What remains after closing this novel is not a single image but a series of them: Tituba's hands working with herbs; her body used and discarded; her voice speaking from beyond death. Condé has accomplished something rare—she has taken a historical erasure and transformed it into a form of presence. This is not a book about victimhood, though victimhood is its subject. It is a book about the persistence of selfhood under conditions designed to deny it. Angela Davis, in her foreword, identifies Tituba's voice as belonging to a suppressed Black feminist tradition, and she is right—but Condé has done more than recover that voice.
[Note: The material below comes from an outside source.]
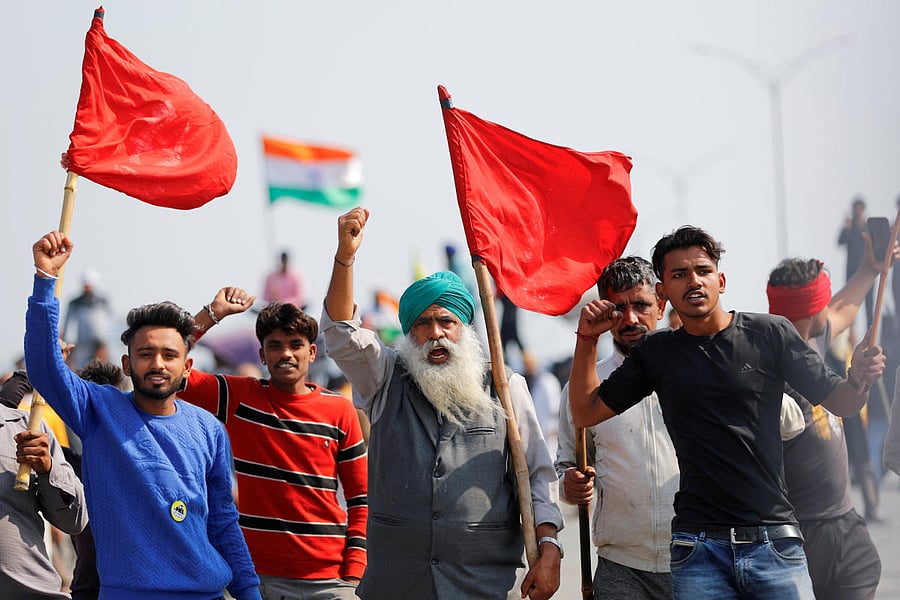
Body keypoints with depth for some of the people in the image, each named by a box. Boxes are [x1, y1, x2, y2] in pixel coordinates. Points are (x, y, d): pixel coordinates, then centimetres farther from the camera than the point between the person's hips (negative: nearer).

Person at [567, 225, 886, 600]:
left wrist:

She has made it impossible to ignore.
Key Takeaways
- Desire as entrapment
- Historical reclamation
- Resistance beyond death
Summary
- Condé reconstructs Tituba as a fully realized protagonist rather than a historical footnote, beginning her story in seventeenth-century Barbados and tracing her arc through Salem and back to the Caribbean.
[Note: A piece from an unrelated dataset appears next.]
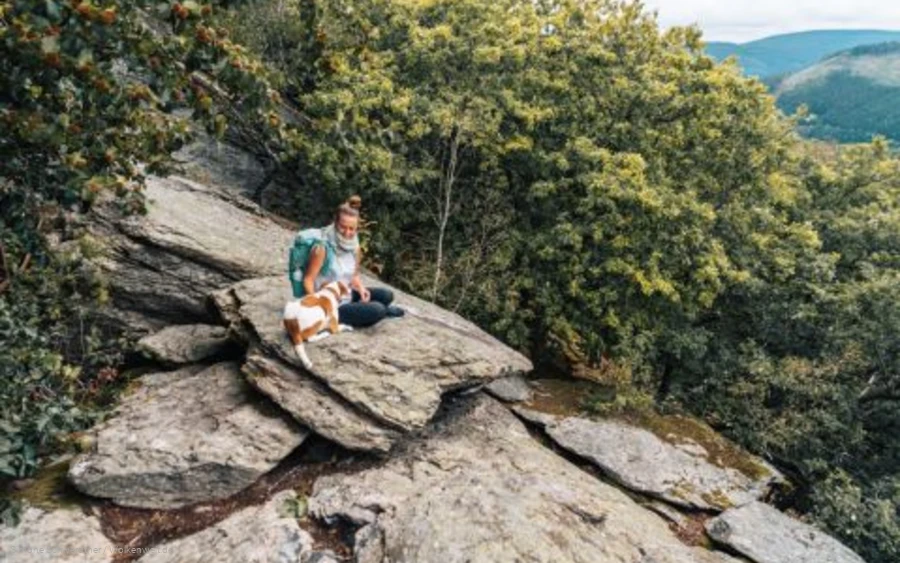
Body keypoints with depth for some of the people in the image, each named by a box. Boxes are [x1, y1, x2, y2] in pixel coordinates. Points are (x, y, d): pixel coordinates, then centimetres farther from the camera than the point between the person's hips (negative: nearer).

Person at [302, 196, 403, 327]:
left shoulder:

- The novel explores how Tituba's desire for love becomes a mechanism of her entrapment, showing relationships as sites where power operates through intimate surrender rather than overt coercion.
- Formally ambitious, the book moves between intimate first-person narrative, historical chronicle, and spiritual communion, suggesting Tituba's story cannot be contained by geography or linear time.
- Condé refuses both victimhood and redemption, instead ending with Tituba's transformation into a spirit who continues to incite resistance and rebellion from beyond death.
- The novel examines intersecting oppressions—race, gender, enslavement, religious persecution—without flattening them into a single narrative of suffering.
- Tituba's healing knowledge and spiritual power are presented as real and dangerous, not as delusions that justify the witch-hunt accusations against her.
- The book's formal ambition—its refusal of linear narrative and tonal consistency—occasionally creates diffuseness, though this fragmentariness also reinforces thematic concerns about historical erasure.
- Winner of France's Grand Prix Littéraire de la Femme, the novel represents a significant act of literary reclamation and remains essential reading on the politics of revision and Black feminist historiography.
Chapter Guide
- Chapter 1: The Rape and Birth
- Tituba recounts her conception from her mother Abena's rape by an English sailor on a slave ship to Barbados; Abena and Tituba are bought by planter Darnell Davis, where Abena serves his homesick wife Jennifer.
- Chapter 2: Mother's Execution
- Abena is executed by whipping after attacking Darnell for further assaults; orphaned Tituba flees into the hills and finds refuge with the healer Mama Yaya.
- Chapter 3: Apprenticeship in Healing
- Mama Yaya teaches Tituba herbal cures, incantations, and spirit communion; after Mama Yaya's death, Tituba continues practicing magic and communicating with her mother's and Yao's spirits.
- Chapter 4: Love and Sale to Salem
- Tituba falls in love with Deodatus and joins the maroon community led by Christopher; they are betrayed and sold to Puritan Samuel Parris, departing Barbados for New England.
- Chapter 5: Puritan Captivity
- In Salem, Tituba serves Parris's family, using subtle magic to heal; tensions rise as she bonds with the afflicted girls Betty and Abigail, who begin exhibiting strange behaviors.